═════ Available data ═════
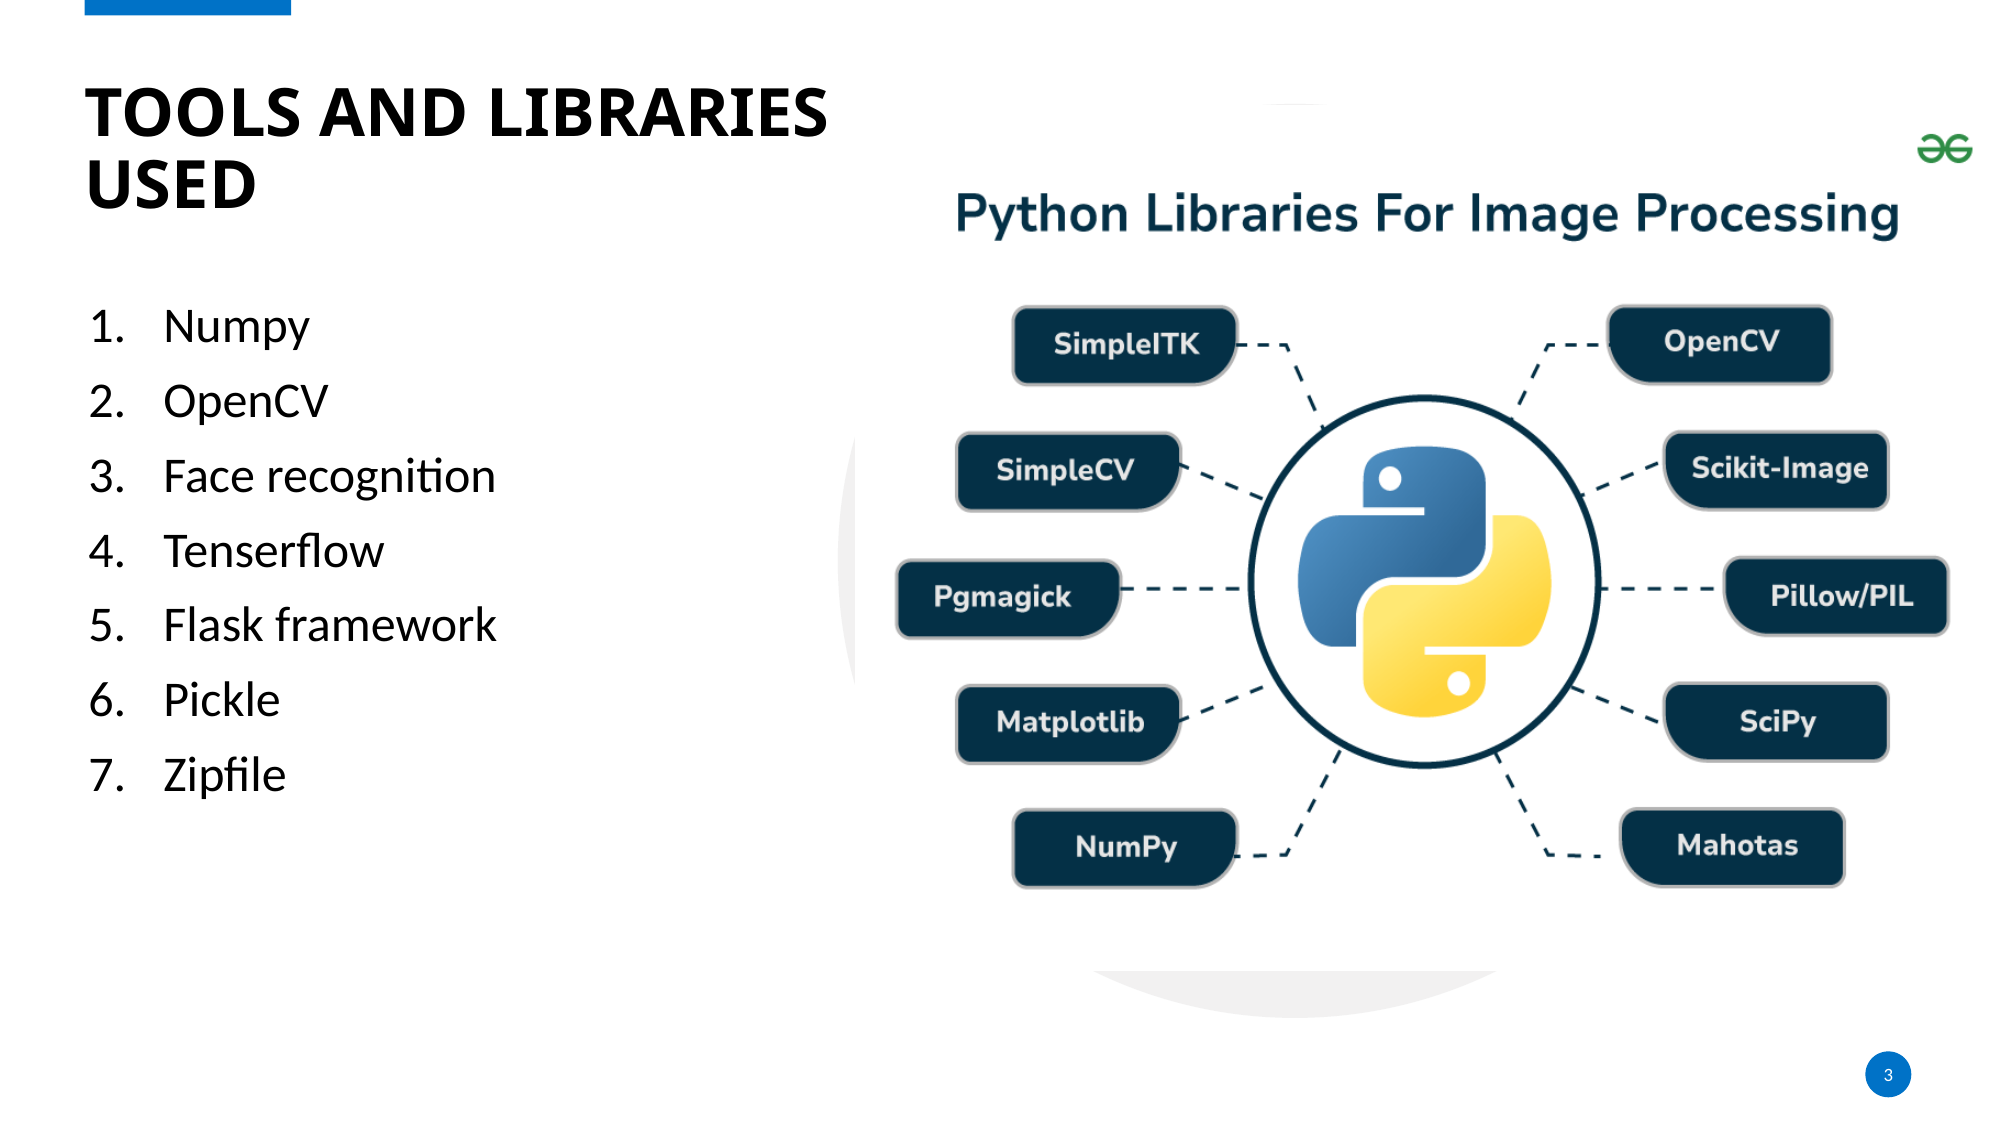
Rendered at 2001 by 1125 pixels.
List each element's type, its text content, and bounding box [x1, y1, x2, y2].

slide_number 3 [1864, 1059, 1913, 1090]
picture [855, 105, 2000, 971]
title Tools and Libraries Used [84, 81, 895, 300]
list Numpy OpenCV Face recognition Tenserflow Flask framework Pickle Zipfile [88, 299, 770, 1014]
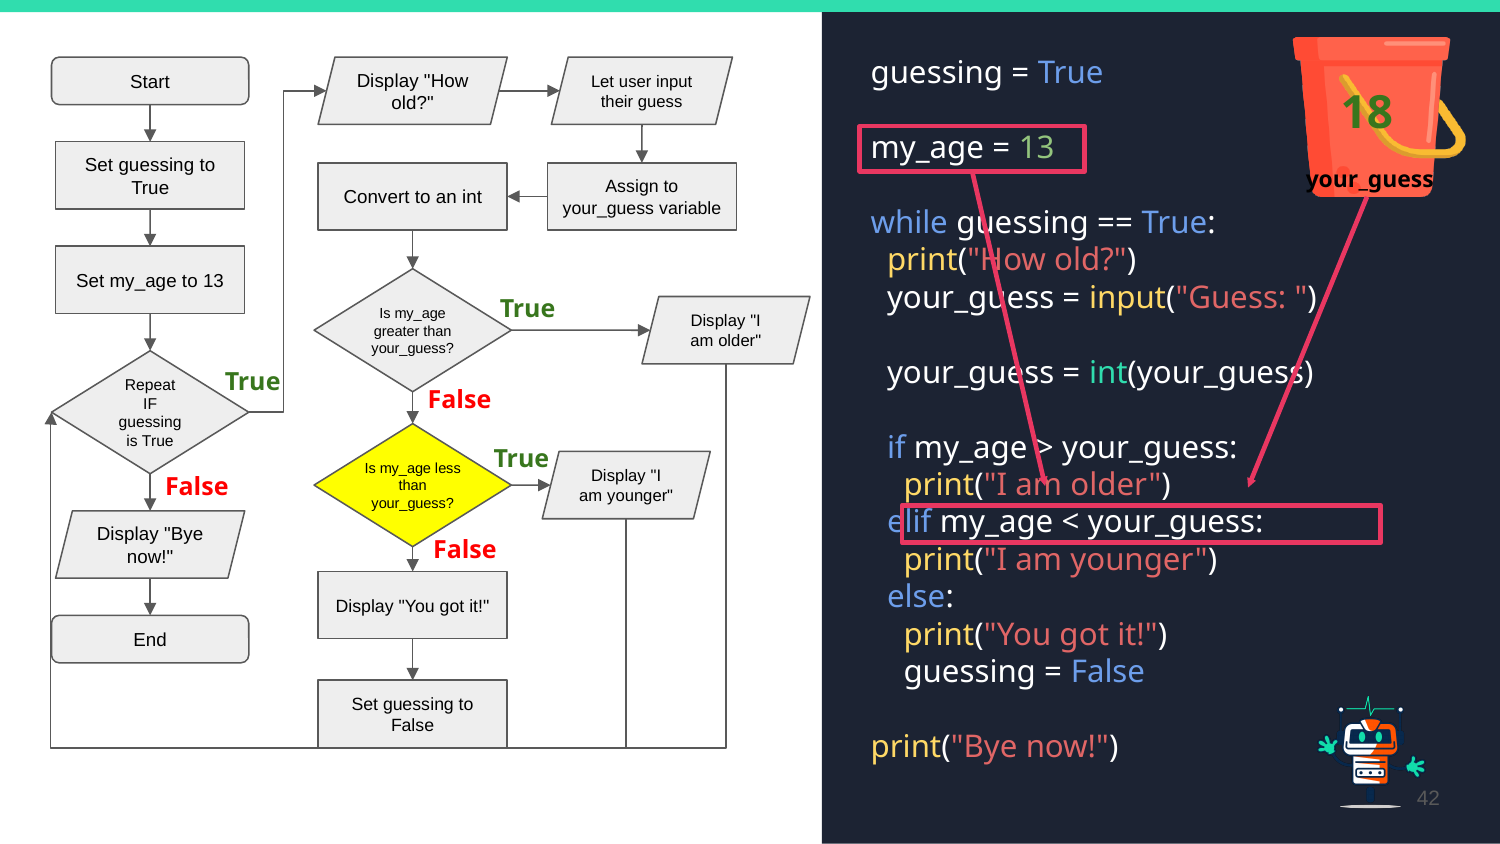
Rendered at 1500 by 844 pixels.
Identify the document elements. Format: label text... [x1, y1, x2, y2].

text_box guessing = True my_age = 13 while guessing == True: print("How old?") your_guess = input("Guess: ") your_guess = int(your_guess) if my_age > your_guess: print("I am older") elif my_age < your_guess: print("I am younger") else: print("You got it!") guessing = False print("Bye now!") [855, 37, 1470, 765]
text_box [1263, 37, 1471, 197]
picture [1309, 687, 1435, 812]
text_box [859, 126, 1085, 172]
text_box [1247, 196, 1368, 488]
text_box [51, 56, 811, 748]
text_box [902, 505, 1381, 543]
text_box [821, 12, 1500, 844]
slide_number 42 [1364, 764, 1455, 830]
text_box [971, 171, 1046, 487]
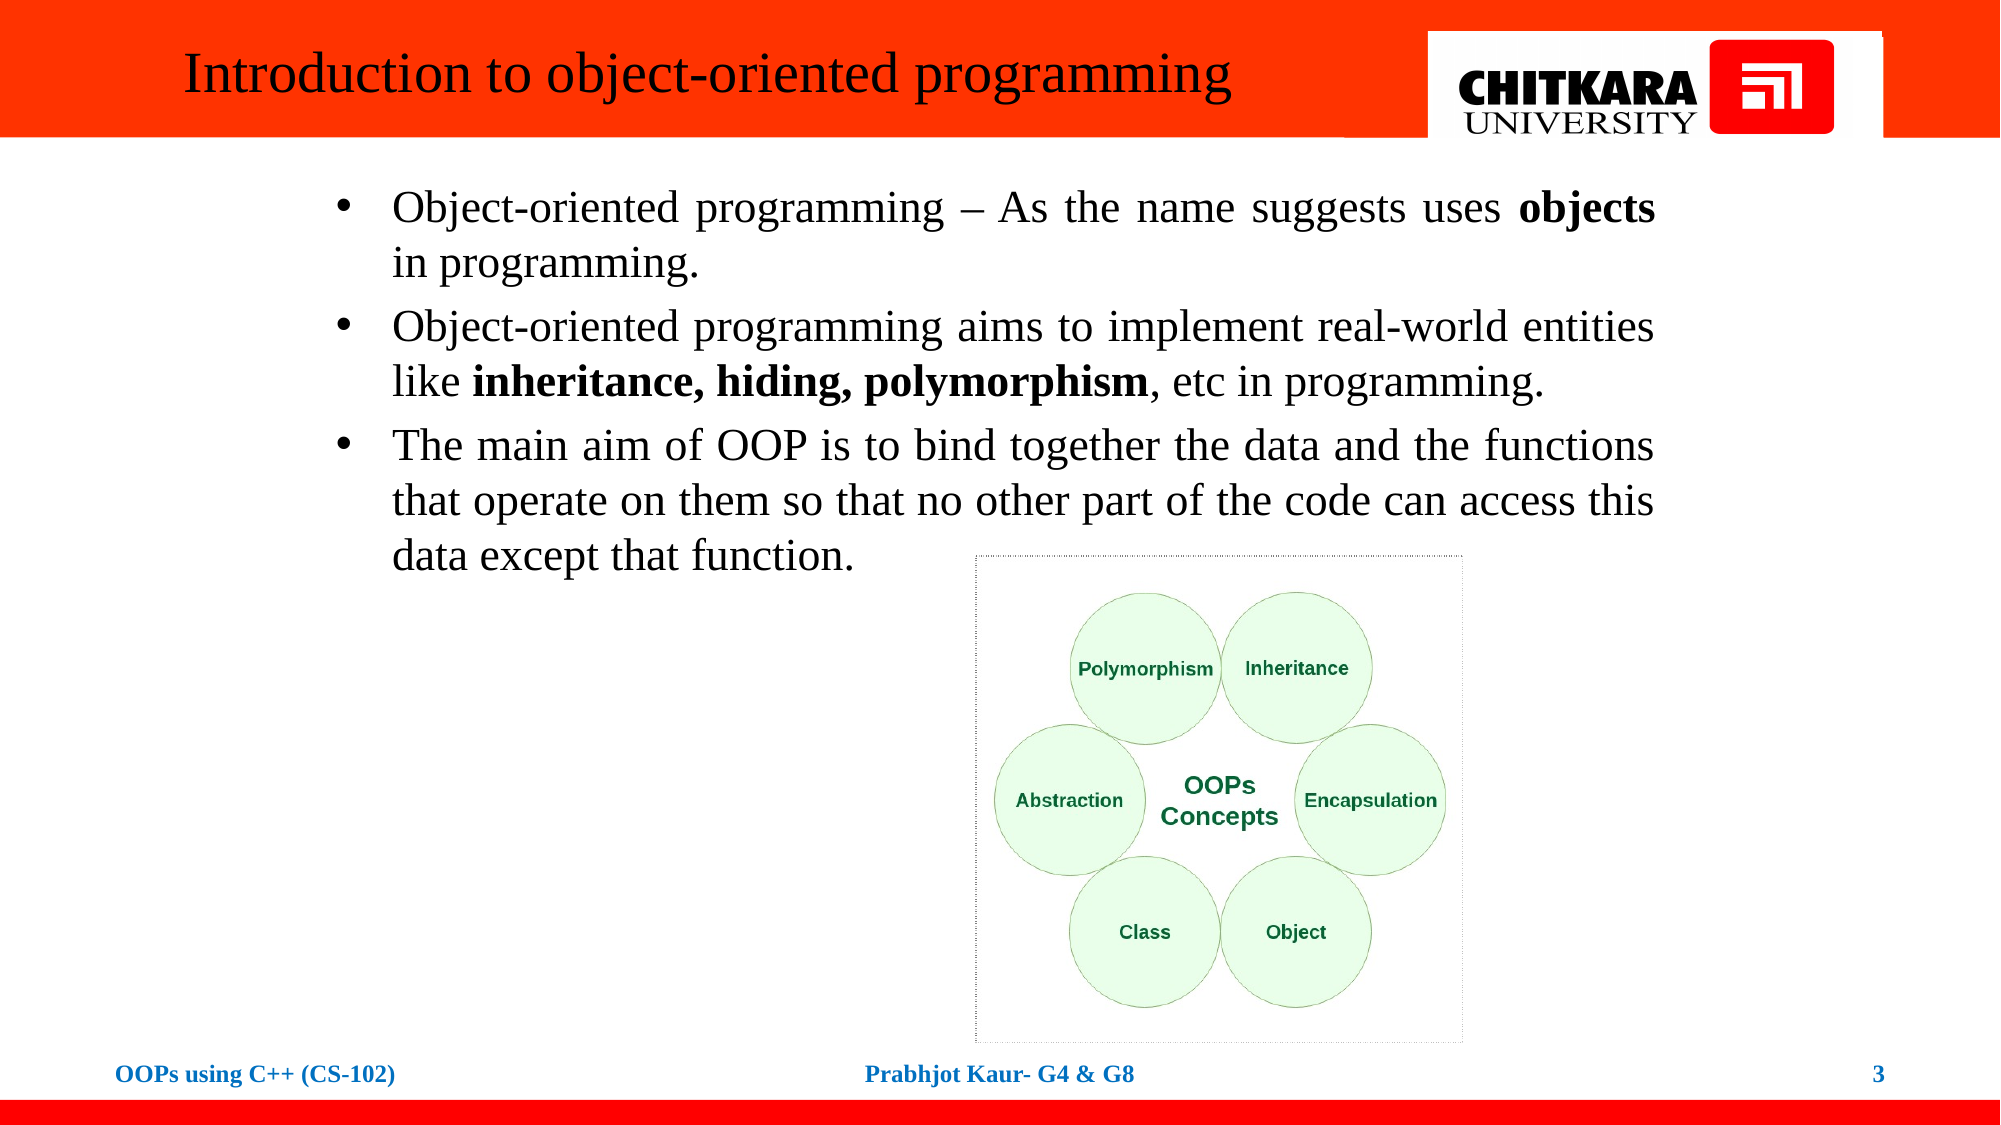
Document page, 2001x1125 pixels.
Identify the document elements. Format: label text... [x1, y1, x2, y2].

title Introduction to object-oriented programming [0, 0, 1417, 138]
picture [974, 554, 1463, 1043]
list Object-oriented programming – As the name suggests uses objects in programming. Object-oriented programming aims to implement real-world entities like inheritance, hiding, polymorphism, etc in programming. The main aim of OOP is to bind together the data and the functions that operate on them so that no other part of the code can access this data except that function. [320, 169, 1671, 520]
footer Prabhjot Kaur- G4 & G8 [683, 1042, 1317, 1103]
slide_number 3 [1433, 1042, 1900, 1103]
slide_number OOPs using C++ (CS-102) [99, 1042, 567, 1103]
picture [1433, 37, 1854, 138]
═════
**Requirement:** Pictures stay out. Print the lines of the records above exactly, from the first through the one with "Rendered at 1500 by 844 pixels.".

**Output:**
Rendered at 2001 by 1125 pixels.
List each element's type, its text content, and bounding box [x1, y1, x2, y2].

slide_number 3 [1864, 1059, 1913, 1090]
picture [855, 105, 2000, 971]
title Tools and Libraries Used [84, 81, 895, 300]
list Numpy OpenCV Face recognition Tenserflow Flask framework Pickle Zipfile [88, 299, 770, 1014]
Rendered at 1500 by 844 pixels.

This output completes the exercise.